Chen Jie, Hero Alfred O, Rajapakse Indika
CIAIC, School of Marine Science and Technology, Northwestern Polytechnical University, China Department of Electrical Engineering and Computer Science Department of Computational Medicine & Bioinformatics, Medical School.
Department of Electrical Engineering and Computer Science Department of Biomedical Engineering Department of Statistics.
Bioinformatics. 2016 Jul 15;32(14):2151-8. doi: 10.1093/bioinformatics/btw221. Epub 2016 May 5.
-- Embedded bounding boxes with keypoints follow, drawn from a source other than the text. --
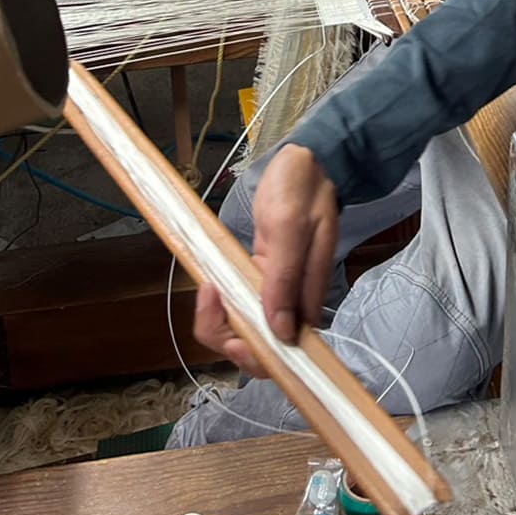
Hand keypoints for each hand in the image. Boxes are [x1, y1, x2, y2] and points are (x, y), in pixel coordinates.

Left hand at [194, 144, 337, 376]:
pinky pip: (242, 305)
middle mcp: (295, 302)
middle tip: (211, 300)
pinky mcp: (263, 278)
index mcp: (308, 296)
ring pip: (248, 329)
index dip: (256, 351)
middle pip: (264, 348)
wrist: (304, 162)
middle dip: (230, 338)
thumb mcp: (290, 227)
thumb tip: (282, 332)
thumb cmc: (300, 188)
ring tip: (207, 290)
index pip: (286, 349)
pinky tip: (209, 286)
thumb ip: (285, 279)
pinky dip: (221, 304)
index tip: (230, 322)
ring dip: (220, 321)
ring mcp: (278, 291)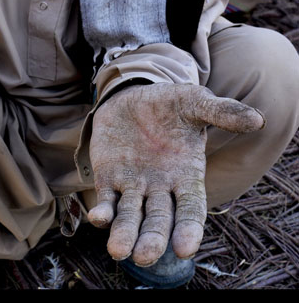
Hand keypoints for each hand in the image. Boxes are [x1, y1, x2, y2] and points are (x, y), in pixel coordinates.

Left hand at [88, 83, 264, 265]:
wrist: (133, 98)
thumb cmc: (169, 104)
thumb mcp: (195, 103)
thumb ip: (221, 112)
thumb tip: (257, 119)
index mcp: (186, 176)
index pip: (190, 208)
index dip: (188, 229)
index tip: (185, 248)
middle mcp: (159, 187)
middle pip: (158, 220)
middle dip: (152, 239)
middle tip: (144, 256)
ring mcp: (133, 185)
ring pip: (129, 216)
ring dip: (124, 234)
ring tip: (118, 250)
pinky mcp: (108, 178)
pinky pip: (106, 199)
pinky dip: (102, 211)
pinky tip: (98, 218)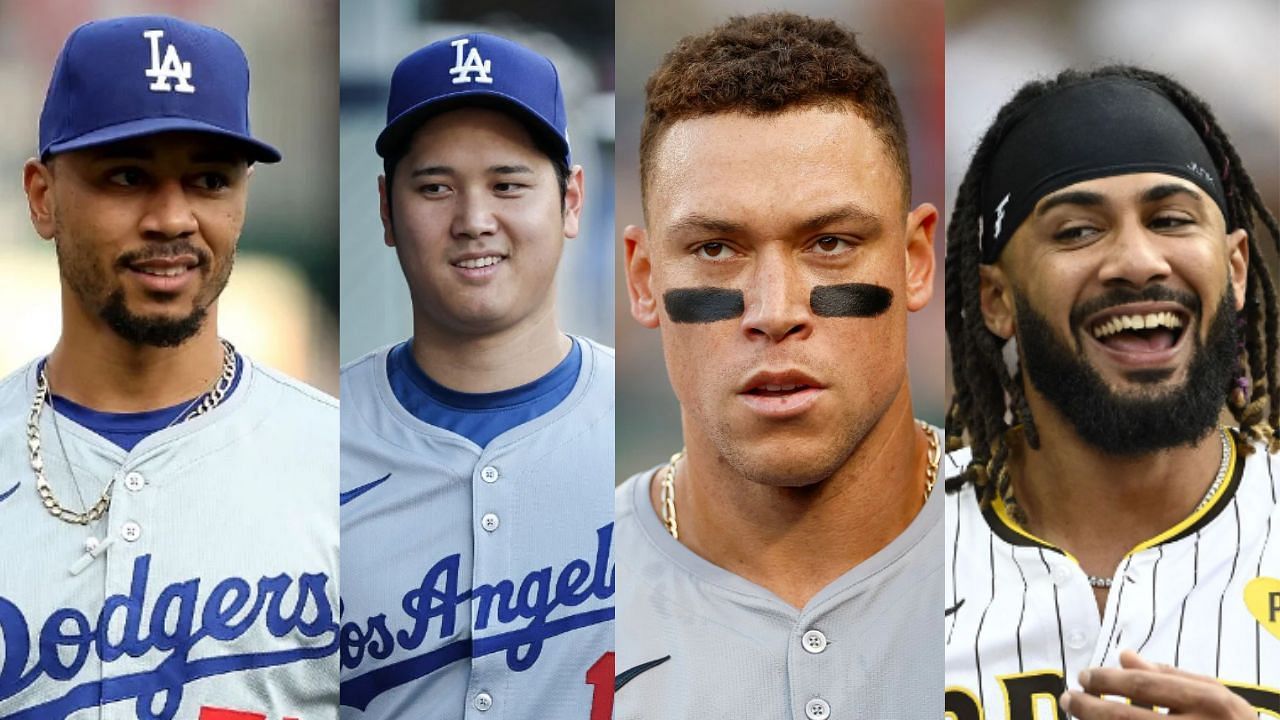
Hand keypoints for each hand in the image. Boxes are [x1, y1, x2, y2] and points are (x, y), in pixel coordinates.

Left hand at [1059, 650, 1255, 717]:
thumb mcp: (1213, 694)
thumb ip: (1171, 675)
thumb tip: (1124, 656)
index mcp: (1210, 703)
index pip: (1145, 687)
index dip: (1107, 681)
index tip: (1083, 676)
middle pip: (1126, 719)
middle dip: (1089, 708)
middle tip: (1069, 698)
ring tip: (1078, 715)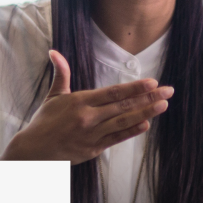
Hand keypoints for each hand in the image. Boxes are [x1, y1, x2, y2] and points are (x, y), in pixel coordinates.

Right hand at [1, 50, 171, 164]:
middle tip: (168, 91)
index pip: (113, 92)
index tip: (152, 82)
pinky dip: (131, 131)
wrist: (33, 150)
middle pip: (123, 106)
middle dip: (148, 98)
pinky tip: (146, 124)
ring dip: (145, 113)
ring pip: (123, 122)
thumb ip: (61, 73)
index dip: (134, 87)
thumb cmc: (44, 122)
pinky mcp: (93, 149)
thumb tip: (54, 52)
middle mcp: (88, 117)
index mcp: (80, 101)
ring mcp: (92, 134)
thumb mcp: (53, 96)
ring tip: (163, 105)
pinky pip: (116, 138)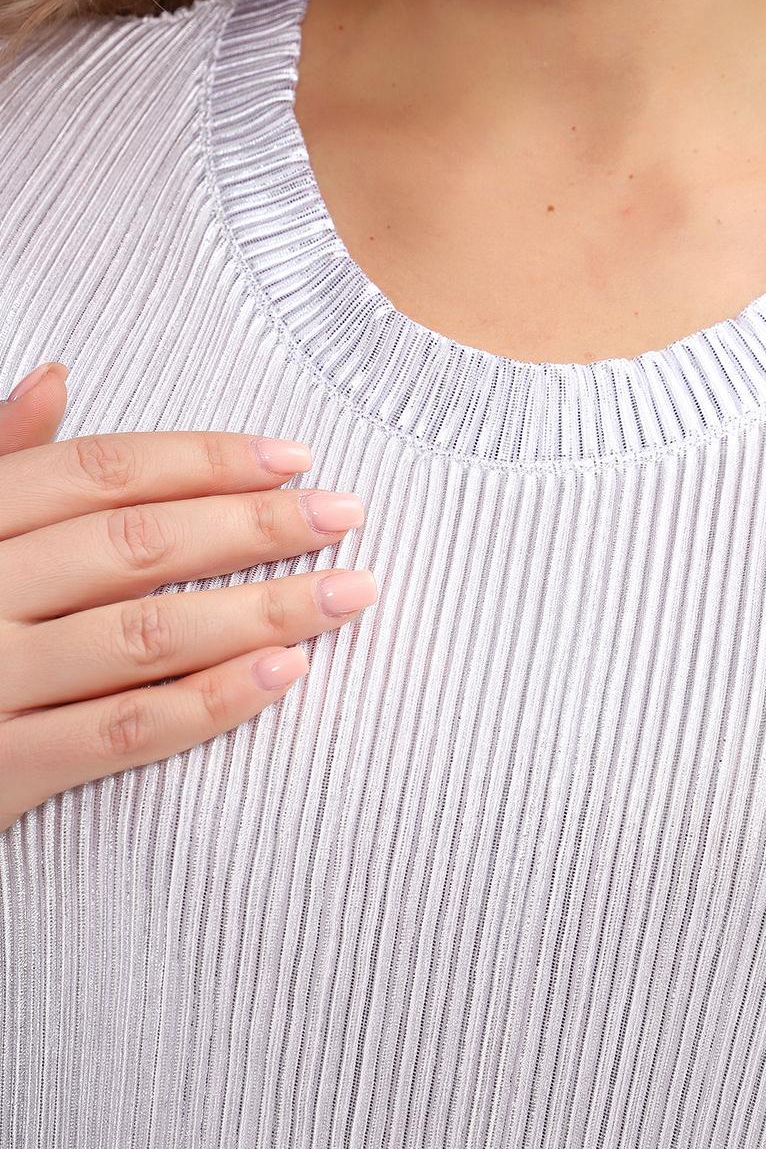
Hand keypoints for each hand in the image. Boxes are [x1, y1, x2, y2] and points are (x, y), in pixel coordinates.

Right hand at [0, 360, 377, 832]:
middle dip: (256, 526)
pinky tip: (287, 673)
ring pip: (147, 635)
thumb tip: (55, 377)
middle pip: (139, 545)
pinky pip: (125, 732)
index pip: (103, 473)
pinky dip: (212, 702)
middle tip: (347, 515)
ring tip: (349, 593)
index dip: (206, 461)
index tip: (295, 460)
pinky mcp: (3, 771)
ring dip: (261, 611)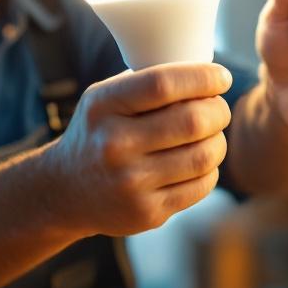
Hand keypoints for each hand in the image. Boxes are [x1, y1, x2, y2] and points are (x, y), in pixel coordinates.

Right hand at [42, 63, 232, 236]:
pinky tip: (200, 161)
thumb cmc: (99, 132)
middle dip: (218, 111)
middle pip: (192, 121)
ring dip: (218, 141)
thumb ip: (146, 83)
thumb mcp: (105, 98)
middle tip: (218, 108)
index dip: (202, 78)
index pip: (162, 84)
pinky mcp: (147, 213)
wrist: (66, 189)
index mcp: (103, 107)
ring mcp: (130, 183)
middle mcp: (114, 145)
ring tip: (212, 135)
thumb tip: (205, 74)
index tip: (221, 77)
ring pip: (204, 156)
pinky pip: (201, 185)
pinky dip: (210, 169)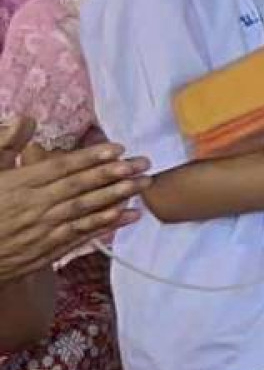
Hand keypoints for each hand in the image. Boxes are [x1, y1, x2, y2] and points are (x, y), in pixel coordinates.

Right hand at [0, 134, 151, 278]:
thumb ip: (5, 145)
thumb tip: (26, 119)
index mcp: (18, 185)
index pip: (61, 168)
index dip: (91, 158)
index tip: (118, 149)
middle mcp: (34, 207)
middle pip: (80, 188)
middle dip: (114, 174)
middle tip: (143, 163)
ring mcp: (42, 230)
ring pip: (85, 211)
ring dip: (117, 197)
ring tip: (143, 184)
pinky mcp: (47, 250)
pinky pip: (81, 234)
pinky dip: (106, 225)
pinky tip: (128, 214)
Topological domains have been proposed as the backbone of interphase chromosome structure. They are regions of high local contact frequency separated by sharp boundaries. Genes within a domain often have correlated transcription. In this paper, we present a computational efficient spectral algorithm to identify topological domains from chromosome conformation data (Hi-C data). We consider the genome as a weighted graph with vertices defined by loci on a chromosome and the edge weights given by interaction frequency between two loci. Laplacian-based graph segmentation is then applied iteratively to obtain the domains at the given compactness level. Comparison with algorithms in the literature shows the advantage of the proposed strategy.
An efficient algorithm is presented to identify topological domains from the Hi-C matrix.
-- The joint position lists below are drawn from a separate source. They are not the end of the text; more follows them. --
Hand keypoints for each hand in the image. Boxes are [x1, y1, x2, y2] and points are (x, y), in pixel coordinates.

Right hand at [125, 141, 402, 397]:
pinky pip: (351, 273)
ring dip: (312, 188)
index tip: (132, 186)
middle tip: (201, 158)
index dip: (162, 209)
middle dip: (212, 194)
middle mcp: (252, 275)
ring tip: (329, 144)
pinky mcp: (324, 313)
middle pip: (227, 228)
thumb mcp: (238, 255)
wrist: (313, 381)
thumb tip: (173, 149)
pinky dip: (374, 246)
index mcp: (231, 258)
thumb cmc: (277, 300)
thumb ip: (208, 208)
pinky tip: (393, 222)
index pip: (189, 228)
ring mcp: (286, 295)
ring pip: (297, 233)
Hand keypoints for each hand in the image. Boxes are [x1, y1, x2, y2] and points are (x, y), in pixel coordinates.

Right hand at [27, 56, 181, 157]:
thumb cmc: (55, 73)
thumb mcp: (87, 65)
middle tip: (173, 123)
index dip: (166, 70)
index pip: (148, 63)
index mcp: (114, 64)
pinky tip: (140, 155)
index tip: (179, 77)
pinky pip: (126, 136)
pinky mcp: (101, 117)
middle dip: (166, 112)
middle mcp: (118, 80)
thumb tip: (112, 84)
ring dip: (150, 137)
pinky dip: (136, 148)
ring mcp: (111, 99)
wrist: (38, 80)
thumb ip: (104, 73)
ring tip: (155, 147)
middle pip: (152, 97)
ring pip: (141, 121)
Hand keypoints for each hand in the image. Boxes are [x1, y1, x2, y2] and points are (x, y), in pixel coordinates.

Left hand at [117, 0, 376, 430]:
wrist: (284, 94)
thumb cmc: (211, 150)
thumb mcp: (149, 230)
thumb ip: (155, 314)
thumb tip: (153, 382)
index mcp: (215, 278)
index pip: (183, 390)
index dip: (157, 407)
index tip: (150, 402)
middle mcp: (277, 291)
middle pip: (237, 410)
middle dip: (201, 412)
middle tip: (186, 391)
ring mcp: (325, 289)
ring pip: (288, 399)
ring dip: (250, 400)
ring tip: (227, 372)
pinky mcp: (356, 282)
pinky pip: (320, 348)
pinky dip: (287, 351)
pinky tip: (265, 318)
The Matlab source code and illustrative examples are available at http://bionetworks.ccmb.med.umich.edu/
Supplementary data are available at Bioinformatics online.
拓扑结构域已被提出作为间期染色体结构的主干。它们是具有高局部接触频率的区域,由清晰的边界分隔。一个结构域内的基因通常具有相关转录。在本文中,我们提出了一种计算效率高的谱算法,用于从染色体构象数据(Hi-C数据)中识别拓扑结构域。我们将基因组视为一个加权图,其顶点由染色体上的位点定义,边权重由两个位点之间的相互作用频率给出。然后基于拉普拉斯的图分割被迭代应用,以获得给定紧致度水平下的结构域。与文献中的算法比较显示了所提出策略的优势。
提出了一种从Hi-C矩阵中识别拓扑结构域的有效算法。
Matlab源代码和示例可在http://bionetworks.ccmb.med.umich.edu/获取。
补充数据可在《生物信息学》在线获取。